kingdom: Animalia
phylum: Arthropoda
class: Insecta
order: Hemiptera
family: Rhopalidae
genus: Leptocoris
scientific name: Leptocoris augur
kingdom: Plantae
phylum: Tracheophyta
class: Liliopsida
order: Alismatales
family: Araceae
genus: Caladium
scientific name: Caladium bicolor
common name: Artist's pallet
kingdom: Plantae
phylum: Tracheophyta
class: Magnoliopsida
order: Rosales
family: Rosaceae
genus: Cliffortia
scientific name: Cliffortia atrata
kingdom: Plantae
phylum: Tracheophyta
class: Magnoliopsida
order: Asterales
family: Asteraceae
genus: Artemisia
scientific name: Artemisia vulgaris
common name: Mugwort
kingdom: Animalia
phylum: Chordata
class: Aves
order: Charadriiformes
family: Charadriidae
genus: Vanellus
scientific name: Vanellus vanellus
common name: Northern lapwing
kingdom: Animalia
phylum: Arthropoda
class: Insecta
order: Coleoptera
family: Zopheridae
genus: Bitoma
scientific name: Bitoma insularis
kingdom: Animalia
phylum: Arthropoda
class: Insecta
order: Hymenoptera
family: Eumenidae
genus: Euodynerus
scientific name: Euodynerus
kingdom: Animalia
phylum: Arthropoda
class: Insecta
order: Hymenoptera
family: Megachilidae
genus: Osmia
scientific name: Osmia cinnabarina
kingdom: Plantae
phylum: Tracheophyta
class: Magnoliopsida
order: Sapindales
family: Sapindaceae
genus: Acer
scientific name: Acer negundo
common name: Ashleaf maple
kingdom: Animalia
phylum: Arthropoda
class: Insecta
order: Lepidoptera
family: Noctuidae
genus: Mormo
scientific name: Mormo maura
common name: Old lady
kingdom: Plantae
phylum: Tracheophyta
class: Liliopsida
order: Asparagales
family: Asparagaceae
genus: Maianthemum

● ● ● ● ●

PROMPT
Put every line from all of the entries above into a numbered list, leaving out any blank lines.

FINISHED EXERCISE
1. kingdom: Animalia
2. phylum: Arthropoda
3. class: Insecta
4. order: Hemiptera
5. family: Rhopalidae
6. genus: Leptocoris
7. scientific name: Leptocoris augur
8. kingdom: Plantae
9. phylum: Tracheophyta
10. class: Liliopsida
11. order: Alismatales
12. family: Araceae
13. genus: Caladium
14. scientific name: Caladium bicolor
15. common name: Artist's pallet
16. kingdom: Plantae
17. phylum: Tracheophyta
18. class: Magnoliopsida
19. order: Rosales
20. family: Rosaceae
21. genus: Cliffortia
22. scientific name: Cliffortia atrata
23. kingdom: Plantae
24. phylum: Tracheophyta
25. class: Magnoliopsida
26. order: Asterales
27. family: Asteraceae
28. genus: Artemisia
29. scientific name: Artemisia vulgaris
30. common name: Mugwort
31. kingdom: Animalia
32. phylum: Chordata
33. class: Aves
34. order: Charadriiformes
35. family: Charadriidae
36. genus: Vanellus
37. scientific name: Vanellus vanellus
38. common name: Northern lapwing
39. kingdom: Animalia
40. phylum: Arthropoda
41. class: Insecta
42. order: Coleoptera
43. family: Zopheridae
44. genus: Bitoma
45. scientific name: Bitoma insularis
46. kingdom: Animalia
47. phylum: Arthropoda
48. class: Insecta
49. order: Hymenoptera
50. family: Eumenidae
51. genus: Euodynerus
52. scientific name: Euodynerus
53. kingdom: Animalia
54. phylum: Arthropoda
55. class: Insecta
56. order: Hymenoptera
57. family: Megachilidae
58. genus: Osmia
59. scientific name: Osmia cinnabarina
60. kingdom: Plantae
61. phylum: Tracheophyta
62. class: Magnoliopsida
63. order: Sapindales
64. family: Sapindaceae
65. genus: Acer
66. scientific name: Acer negundo
67. common name: Ashleaf maple
68. kingdom: Animalia
69. phylum: Arthropoda
70. class: Insecta
71. order: Lepidoptera
72. family: Noctuidae
73. genus: Mormo
74. scientific name: Mormo maura
75. common name: Old lady
76. kingdom: Plantae
77. phylum: Tracheophyta
78. class: Liliopsida
79. order: Asparagales
80. family: Asparagaceae
81. genus: Maianthemum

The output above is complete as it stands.